Activity - Leaving out the pictures, return word for word the stretch of entries below from the line holding "Gorgeous, interesting eyeshadow" through the line holding "NZ ERWERBEN".

*** Data for analysis Section Begins ***

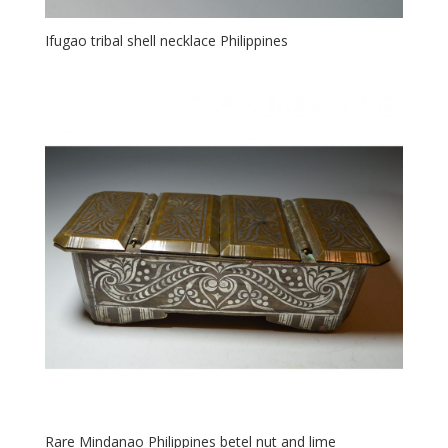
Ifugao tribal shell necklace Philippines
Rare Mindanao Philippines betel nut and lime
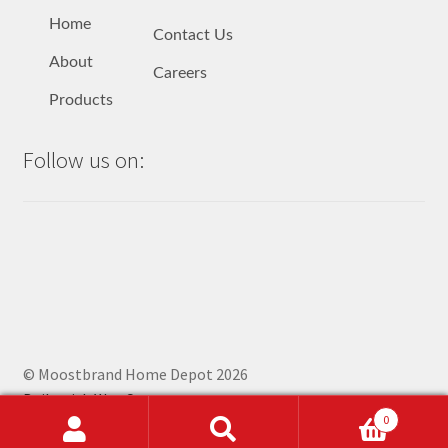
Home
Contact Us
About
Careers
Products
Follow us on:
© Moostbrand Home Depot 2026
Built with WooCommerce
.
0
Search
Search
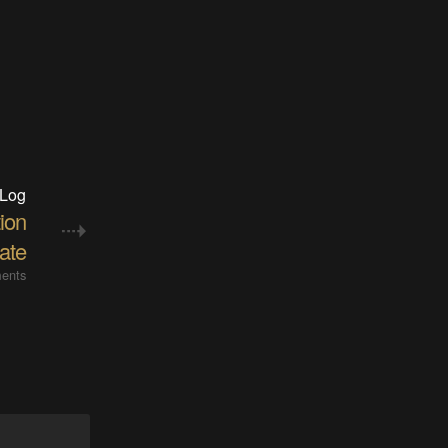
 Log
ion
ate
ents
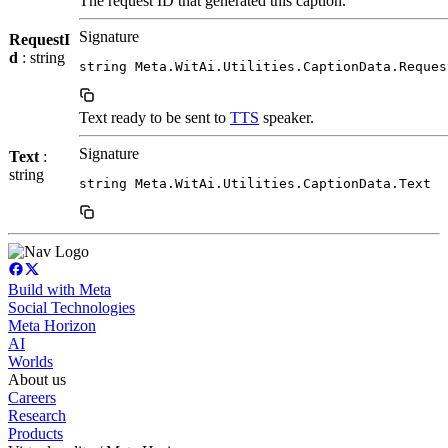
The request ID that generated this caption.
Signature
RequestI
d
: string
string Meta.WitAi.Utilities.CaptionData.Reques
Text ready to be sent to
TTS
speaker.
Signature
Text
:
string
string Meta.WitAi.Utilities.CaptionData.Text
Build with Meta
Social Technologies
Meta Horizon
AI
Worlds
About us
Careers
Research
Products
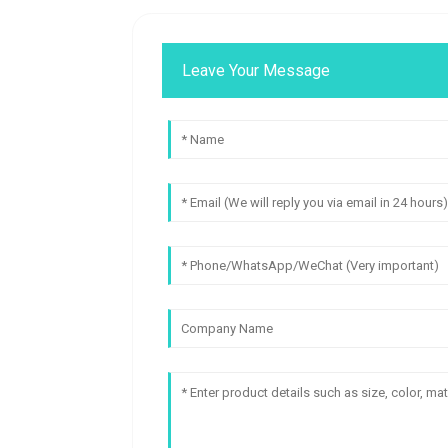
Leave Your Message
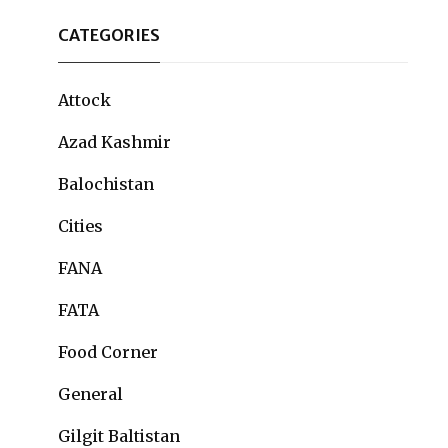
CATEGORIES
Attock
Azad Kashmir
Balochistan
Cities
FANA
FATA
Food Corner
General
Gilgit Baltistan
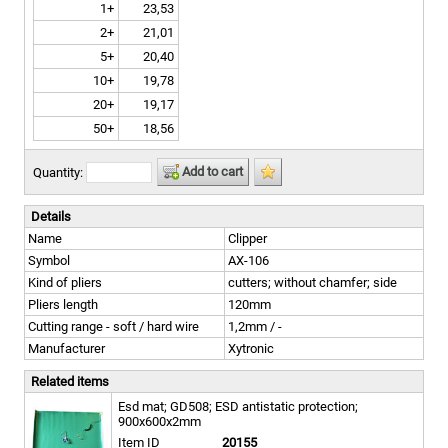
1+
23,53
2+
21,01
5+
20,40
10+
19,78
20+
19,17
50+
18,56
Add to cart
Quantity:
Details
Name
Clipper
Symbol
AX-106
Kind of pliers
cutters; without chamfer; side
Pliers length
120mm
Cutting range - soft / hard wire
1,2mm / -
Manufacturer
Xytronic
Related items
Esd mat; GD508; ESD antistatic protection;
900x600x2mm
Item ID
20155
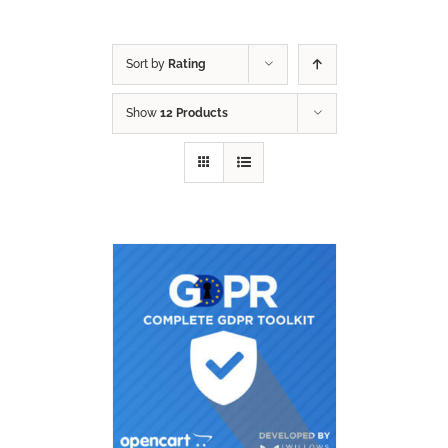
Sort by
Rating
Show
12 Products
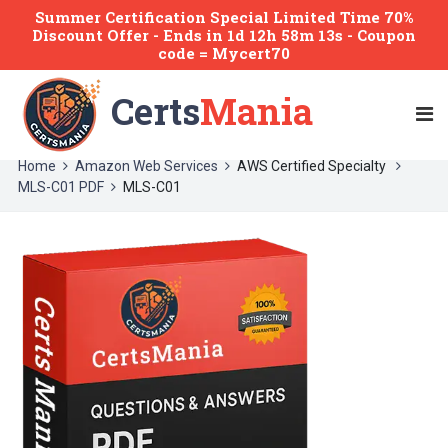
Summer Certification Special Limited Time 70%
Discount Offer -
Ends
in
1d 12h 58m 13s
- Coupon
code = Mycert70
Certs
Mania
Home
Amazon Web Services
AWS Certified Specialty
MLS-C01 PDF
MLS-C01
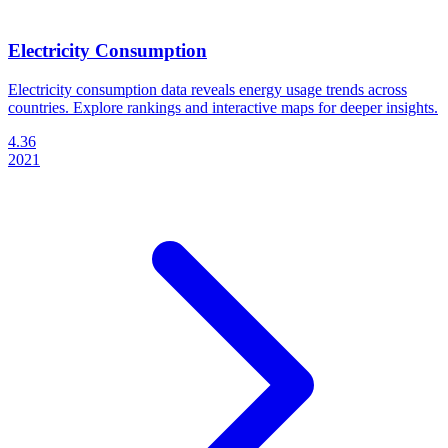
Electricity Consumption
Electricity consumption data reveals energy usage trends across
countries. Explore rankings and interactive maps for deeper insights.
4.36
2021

*** Data for analysis Section Ends ***
*** Data for analysis Section Begins ***

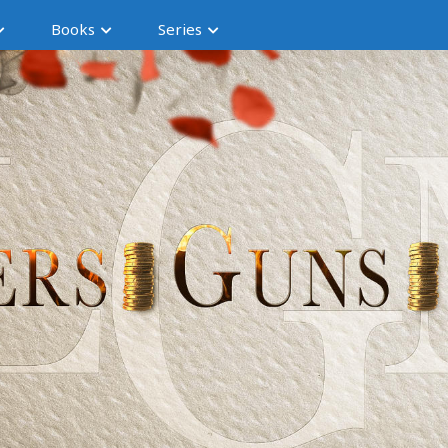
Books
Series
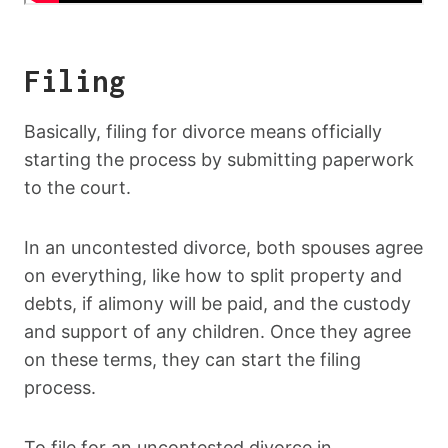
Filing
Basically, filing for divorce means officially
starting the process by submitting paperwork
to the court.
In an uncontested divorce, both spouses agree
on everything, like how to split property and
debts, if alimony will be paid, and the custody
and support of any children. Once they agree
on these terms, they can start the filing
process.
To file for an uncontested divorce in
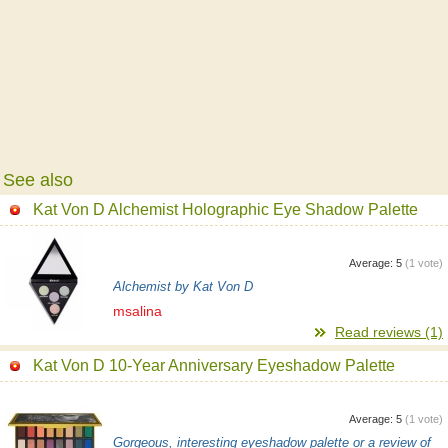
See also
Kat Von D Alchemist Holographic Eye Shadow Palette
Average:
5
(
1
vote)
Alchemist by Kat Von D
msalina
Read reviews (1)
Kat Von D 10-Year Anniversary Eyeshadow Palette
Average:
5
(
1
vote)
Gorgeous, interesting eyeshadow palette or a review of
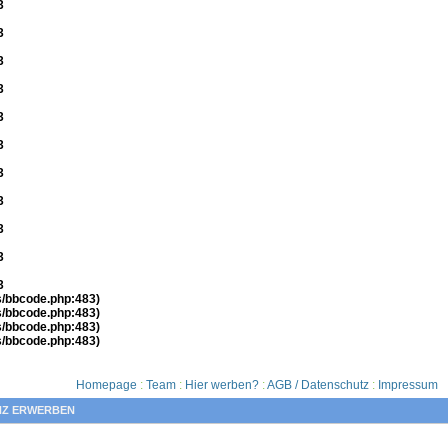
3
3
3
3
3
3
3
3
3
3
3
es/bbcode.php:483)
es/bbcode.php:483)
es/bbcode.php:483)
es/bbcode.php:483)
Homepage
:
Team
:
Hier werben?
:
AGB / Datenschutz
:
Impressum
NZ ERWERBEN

*** Data for analysis Section Ends ***

Exercise solution -
Gorgeous, interesting eyeshadow palette or a review of
3
3
3
3
3
3
3
3
3
3
3
es/bbcode.php:483)
es/bbcode.php:483)
es/bbcode.php:483)
es/bbcode.php:483)
Homepage
:
Team
:
Hier werben?
:
AGB / Datenschutz
:
Impressum
NZ ERWERBEN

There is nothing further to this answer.